佐々木も頷く。
「それ!」
二人がボソボソとそんなことを話しているところへ、沢村が現れた。
「おっ! サヨナラ、やったな!」
すかさず良太が声をかけた。
「お前、もちょと嬉しそうな顔しろよ、パワスポも取材行ってたはずだぞ」
「そんなヘラヘラできるか。佐々木さん、お疲れ」
不愛想な顔しかマスコミには見せない沢村だが、佐々木を見た途端、笑みを浮かべた。
「お疲れ。えらい早かったけど、飛ばしてきたんちゃうか?」
「普通に、飛ばしてきただけ」
そこへ会計を済ませた藤堂がやってきた。
「お、沢村くん、やったね、今日のMVP」
「ありがとうございます」
藤堂に対してはまた沢村の表情が硬くなる。
「お腹すいたでしょう? 佐々木さんの部屋にルームサービスで食事を用意してもらいましたから、お二人でどうぞ」
「えっ?」
佐々木は藤堂を見た。
「俺と良太ちゃんは、スカイバーへ行くんで、お疲れ様」
藤堂は良太を急かせてちょうど来たエレベーターに乗り込んだ。
取り残された二人はしばし顔を見合わせたが、「腹減ったし、行こう」と沢村は佐々木を促した。

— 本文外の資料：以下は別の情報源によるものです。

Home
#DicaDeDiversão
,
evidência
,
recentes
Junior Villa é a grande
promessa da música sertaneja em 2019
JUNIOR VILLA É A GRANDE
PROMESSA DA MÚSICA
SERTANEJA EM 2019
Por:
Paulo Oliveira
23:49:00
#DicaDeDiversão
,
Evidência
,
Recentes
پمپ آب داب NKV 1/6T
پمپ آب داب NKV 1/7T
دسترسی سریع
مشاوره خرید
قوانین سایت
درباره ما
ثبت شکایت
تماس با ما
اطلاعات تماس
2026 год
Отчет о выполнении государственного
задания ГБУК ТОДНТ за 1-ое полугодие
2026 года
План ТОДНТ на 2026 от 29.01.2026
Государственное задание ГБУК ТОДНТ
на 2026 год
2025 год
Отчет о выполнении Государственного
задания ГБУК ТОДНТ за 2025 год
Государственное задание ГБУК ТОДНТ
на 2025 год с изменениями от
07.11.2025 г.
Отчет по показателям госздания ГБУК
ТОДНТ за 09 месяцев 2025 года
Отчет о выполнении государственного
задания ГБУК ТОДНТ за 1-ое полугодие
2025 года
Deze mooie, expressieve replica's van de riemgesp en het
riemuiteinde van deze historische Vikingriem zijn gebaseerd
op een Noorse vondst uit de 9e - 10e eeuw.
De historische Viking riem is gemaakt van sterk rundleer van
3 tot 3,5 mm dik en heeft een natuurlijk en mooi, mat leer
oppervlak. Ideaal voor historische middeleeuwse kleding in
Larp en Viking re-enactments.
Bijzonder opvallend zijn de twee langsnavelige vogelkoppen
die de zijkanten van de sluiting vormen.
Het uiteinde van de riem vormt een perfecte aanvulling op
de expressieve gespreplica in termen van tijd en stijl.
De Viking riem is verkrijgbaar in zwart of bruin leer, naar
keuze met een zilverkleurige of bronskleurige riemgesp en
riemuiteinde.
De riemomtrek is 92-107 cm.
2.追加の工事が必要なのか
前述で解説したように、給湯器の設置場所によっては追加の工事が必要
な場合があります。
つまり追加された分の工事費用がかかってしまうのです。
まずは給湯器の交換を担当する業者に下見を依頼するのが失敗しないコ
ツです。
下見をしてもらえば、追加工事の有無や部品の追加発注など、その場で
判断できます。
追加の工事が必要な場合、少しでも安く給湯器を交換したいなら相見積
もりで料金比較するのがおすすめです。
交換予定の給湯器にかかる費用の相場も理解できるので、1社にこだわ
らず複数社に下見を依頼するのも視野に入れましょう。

部屋に戻って間もなく、ルームサービスでディナーとシャンパンが届けられた。
スタッフがテーブルにセッティングしている間、佐々木は沢村にベッドルームに行くように言うと、不承不承沢村は移動した。
「サヨナラホームランの沢村がこないなとこにいたら、いくら有能なホテルマンでも気にせえへんわけがないやろ」
佐々木はいくら広いスイートとはいえ、スタッフが部屋にいる間、気が気ではなかった。
そうや、この部屋スイートやんか。